August 23, 2019

Young professionals learn tools for Israel advocacy

BINA LA, the young leadership division of the Israeli Leadership Council, which seeks to develop community among Jewish American and Israeli professionals through intellectual salons, celebrated its first anniversary with the first Israel Advocacy Conference, held at The Mark in Pico-Robertson on Aug. 14.

“We believe that a group of intellectual and empowered young professionals here in Los Angeles will make Israel stronger,” said Naomi Leight, a member of BINA’s steering committee, who conceived the conference with BINA LA Chair Amir Give’on.

“The main battleground is in the media — capturing hearts and minds of individuals,” said Gil Artzyeli, deputy consul general of Israel in Los Angeles, during his opening address.
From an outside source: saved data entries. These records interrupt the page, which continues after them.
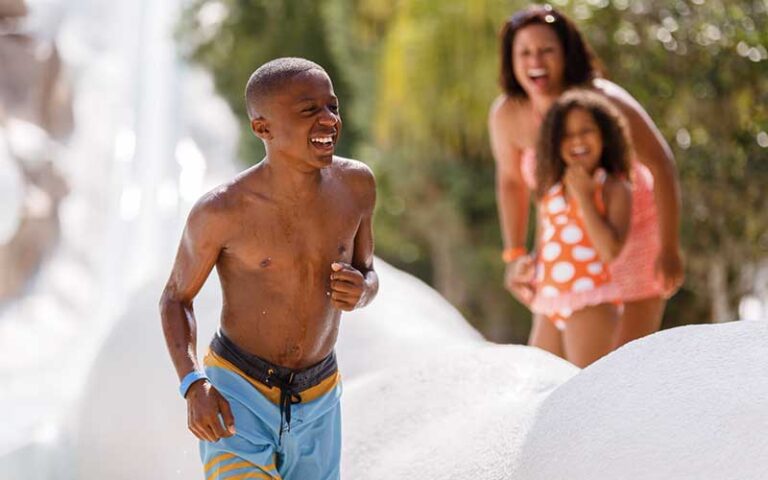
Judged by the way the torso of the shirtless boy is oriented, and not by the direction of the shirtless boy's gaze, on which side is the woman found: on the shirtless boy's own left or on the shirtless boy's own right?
on the shirtless boy's own left

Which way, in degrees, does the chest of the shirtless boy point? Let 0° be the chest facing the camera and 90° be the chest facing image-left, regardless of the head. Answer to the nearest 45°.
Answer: approximately 315°

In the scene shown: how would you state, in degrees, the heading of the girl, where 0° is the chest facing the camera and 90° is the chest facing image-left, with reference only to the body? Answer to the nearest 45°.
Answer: approximately 45°

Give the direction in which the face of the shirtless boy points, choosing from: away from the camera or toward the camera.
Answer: toward the camera

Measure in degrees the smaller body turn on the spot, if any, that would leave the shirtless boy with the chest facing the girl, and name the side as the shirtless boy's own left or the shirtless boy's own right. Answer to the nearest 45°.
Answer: approximately 90° to the shirtless boy's own left

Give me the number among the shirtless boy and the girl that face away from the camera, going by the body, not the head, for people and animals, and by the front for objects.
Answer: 0

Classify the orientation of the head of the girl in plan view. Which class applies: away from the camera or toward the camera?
toward the camera
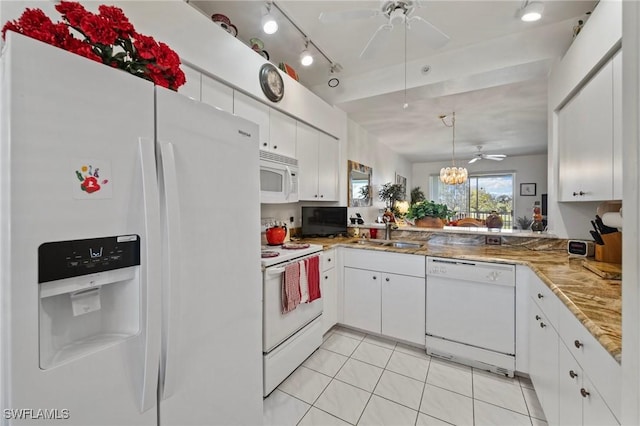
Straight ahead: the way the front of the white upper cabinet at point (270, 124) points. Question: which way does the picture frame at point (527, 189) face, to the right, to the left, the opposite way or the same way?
to the right

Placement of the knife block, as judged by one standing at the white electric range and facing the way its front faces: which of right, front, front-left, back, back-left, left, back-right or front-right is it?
front-left

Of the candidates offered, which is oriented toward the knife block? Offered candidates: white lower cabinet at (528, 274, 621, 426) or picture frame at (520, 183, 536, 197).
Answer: the picture frame

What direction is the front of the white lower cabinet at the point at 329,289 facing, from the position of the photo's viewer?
facing the viewer and to the right of the viewer

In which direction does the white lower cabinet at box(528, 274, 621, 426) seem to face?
to the viewer's left

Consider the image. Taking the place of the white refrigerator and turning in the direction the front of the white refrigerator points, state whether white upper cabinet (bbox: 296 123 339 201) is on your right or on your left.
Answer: on your left

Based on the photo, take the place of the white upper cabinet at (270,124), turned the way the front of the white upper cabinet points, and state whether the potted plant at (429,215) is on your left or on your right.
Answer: on your left
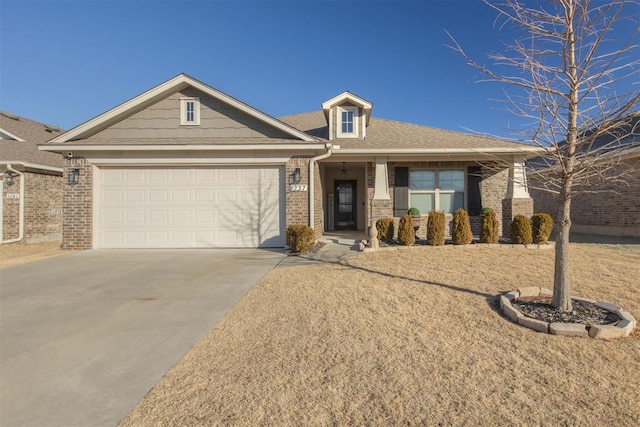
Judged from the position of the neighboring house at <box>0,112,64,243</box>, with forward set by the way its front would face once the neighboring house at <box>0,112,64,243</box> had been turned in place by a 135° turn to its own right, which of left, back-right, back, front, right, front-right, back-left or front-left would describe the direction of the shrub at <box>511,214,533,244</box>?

The resounding tip of the day was: Don’t beleaguer an uninformed, ambivalent audience with heavy political argument.

“We have to figure out what the national brand strategy is for the State of Israel,” Sasha Strauss, managing director and chief strategist at Innovation Protocol, a brand strategy consulting firm, told the crowd of 100, which included Israeli Americans and American Jews.

A great brand, he said, has the power to change perception and command loyalty. He recommended that Israel veer away from its political and religious narrative and brand itself as a model of integration. “Israel is proof of the ability to integrate,” he said.

Dan Schnur, director of the Unruh Institute of Politics at USC, advised pro-Israel activists to tailor their message to its audience, which can be split into “saints” (those who agree), “sinners” (those who disagree) and “salvageables” (those who can be persuaded). Salvageables, he said, are generally an activist’s target audience and are initially swayed through short, direct messages that, in this case, should be prefaced with, “Israel wants peace.”

Smart, informative and personality-filled Facebook and Twitter posts are powerful tools for winning over “salvageables” on the social media front, said speaker Sharone Levinson, executive director of Act for Israel, an organization that specializes in Israel advocacy through social media.

As an example, she cited a recent post of theirs that drew close to 500,000 views: “Amazing: 300,000 people protested in the streets of Israel. Through the country only 7 people detained. Democracy rules.” Pro-Israel organizations, she said, should invest in a social media plan. 

“Cyber-solidarity” is emerging as a new force in politics, especially in Arab countries that suppress the voice of the people, concluded Israeli analyst and consultant Ra’anan Gissin. But the power of social media engines like Facebook is the forum they provide to tell a story.

“Everyone wants to hear a good story,” he said. “They’re tired of hearing messages.”